Q: When you arrived in Switzerland from Croatia, what was it like to suddenly be surrounded by a language you did not understand?
A: Actually, during the first couple of months we were placed in homes for asylum seekers. Sometimes former barracks, sometimes former retirement homes. We changed accommodations after a few days, a few weeks or months. There were many families from former Yugoslavia but also others from war zone countries in Africa with kids there too. As we were kids and didn't really think about language we found a way to play together. I did't get much of what was going on around me but then again, I didn't need to. At some point my mum found a job and we moved into a normal apartment and my sister and I were allowed to go to a normal Swiss school. I was told later that I spent a lot
time looking out of the window during classes. I don't remember that, but I guess I did not understand what was being said and I was bored. A retired former German teacher volunteered to give me private German lessons after school and after some time I started to understand what was going on around me. But to the best of my knowledge, it wasn't a big issue for me not to understand the language of others. I was a kid.
Q: You lived in Croatia, Switzerland, the Slovak Republic and Germany. At home, your family spoke Croatian. Could you briefly describe your emotional relationship with Croatian, German and Slovak respectively?
A: Croatian has always been the language of my family, the first books I was read to and the ones I read myself were in Croatian. At the age of about 23 I did a traineeship in Germany that involved working in Croatian and being surrounded by Croatians the whole day. It felt strangely familiar and close. Now I have a lot of Croatian colleagues and my partner tells me, when he sees me with them speaking Croatian my facial expressions change form professional to natural. Still, sometimes I wonder if my Croatian is good enough. You see, I work as an interpreter into German. Croatian might be my mother tongue, literally speaking, and I have no accent when I speak Croatian but German is the language I'm most fluent and most comfortable with. And again, sometimes I feel something emotional is missing in my German.

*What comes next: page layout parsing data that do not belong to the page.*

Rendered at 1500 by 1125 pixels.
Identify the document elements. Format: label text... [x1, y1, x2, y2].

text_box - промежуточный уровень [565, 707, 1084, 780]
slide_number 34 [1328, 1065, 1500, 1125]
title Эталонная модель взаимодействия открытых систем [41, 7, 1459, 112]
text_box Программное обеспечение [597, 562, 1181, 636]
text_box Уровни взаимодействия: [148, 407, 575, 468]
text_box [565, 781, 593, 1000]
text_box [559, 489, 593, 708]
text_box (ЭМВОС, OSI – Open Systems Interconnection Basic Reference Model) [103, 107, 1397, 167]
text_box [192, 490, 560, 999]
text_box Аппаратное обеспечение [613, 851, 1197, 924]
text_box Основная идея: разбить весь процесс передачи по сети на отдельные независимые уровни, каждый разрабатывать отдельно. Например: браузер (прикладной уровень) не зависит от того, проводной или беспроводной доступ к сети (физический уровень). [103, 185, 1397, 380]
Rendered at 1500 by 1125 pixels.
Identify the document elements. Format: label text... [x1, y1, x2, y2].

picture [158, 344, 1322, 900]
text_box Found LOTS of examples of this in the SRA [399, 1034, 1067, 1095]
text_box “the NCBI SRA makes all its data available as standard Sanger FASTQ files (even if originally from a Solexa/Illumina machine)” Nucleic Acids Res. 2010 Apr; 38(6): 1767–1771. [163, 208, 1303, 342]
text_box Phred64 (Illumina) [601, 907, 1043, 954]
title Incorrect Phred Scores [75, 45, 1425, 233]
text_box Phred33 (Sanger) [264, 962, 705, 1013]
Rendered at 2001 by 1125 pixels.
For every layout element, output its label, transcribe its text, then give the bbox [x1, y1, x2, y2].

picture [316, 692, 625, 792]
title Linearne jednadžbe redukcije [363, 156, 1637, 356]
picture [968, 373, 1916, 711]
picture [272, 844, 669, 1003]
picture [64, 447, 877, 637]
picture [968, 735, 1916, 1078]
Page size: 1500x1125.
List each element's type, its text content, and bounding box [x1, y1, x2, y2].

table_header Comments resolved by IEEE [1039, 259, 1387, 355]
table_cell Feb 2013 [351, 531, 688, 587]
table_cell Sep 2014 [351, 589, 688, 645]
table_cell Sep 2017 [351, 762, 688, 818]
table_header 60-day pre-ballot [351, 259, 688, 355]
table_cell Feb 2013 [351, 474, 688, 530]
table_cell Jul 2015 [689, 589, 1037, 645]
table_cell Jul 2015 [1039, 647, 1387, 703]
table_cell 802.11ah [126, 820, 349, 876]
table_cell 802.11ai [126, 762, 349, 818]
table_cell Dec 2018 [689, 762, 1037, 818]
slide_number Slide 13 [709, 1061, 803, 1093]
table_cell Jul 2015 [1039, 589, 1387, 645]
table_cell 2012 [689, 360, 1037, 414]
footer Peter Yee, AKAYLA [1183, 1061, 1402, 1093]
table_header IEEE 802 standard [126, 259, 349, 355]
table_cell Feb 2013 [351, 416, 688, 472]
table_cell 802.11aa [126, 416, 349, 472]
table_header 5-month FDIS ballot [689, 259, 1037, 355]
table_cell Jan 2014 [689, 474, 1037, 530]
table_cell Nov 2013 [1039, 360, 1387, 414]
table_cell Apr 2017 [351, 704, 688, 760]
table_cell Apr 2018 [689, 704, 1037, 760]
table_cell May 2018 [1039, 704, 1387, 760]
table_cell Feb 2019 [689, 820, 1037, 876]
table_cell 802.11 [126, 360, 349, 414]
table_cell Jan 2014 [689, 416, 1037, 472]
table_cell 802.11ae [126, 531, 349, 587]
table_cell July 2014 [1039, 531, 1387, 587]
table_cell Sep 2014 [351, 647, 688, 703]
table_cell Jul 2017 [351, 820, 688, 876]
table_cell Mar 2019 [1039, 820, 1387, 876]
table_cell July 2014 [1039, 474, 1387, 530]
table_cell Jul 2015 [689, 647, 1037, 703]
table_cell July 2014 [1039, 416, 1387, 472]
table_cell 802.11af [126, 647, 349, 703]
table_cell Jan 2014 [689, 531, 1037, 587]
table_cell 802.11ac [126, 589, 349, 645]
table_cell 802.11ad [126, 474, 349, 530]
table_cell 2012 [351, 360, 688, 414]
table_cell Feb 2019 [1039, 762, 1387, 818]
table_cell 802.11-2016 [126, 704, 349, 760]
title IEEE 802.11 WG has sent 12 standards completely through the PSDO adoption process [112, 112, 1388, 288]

Slovak is the language I started learning when I was 10. I speak it as a native speaker, just like the other two, but there is no emotional connection to the Slovak language whatsoever.
Q: What is your strongest language?
A: As I said before, German is the language with the richest vocabulary, the strongest language academically speaking and my working language, but Croatian wins on the emotional side.
Q: When you think about which language you will be speaking with your children, do you have a clear idea or are you considering different options?
A: My partner and I spoke about this and decided that he will be speaking French 😊
Honestly, I believe German would be more useful for my kid, but I can't imagine speaking German to my kid just because it's more useful. I will borrow and buy as many Croatian books as it takes to compensate for my subjective feeling of a lack of vocabulary. But then again, I won't be speaking about climate change or income inequalities to my kid that soon either. So maybe, I'm just overthinking it.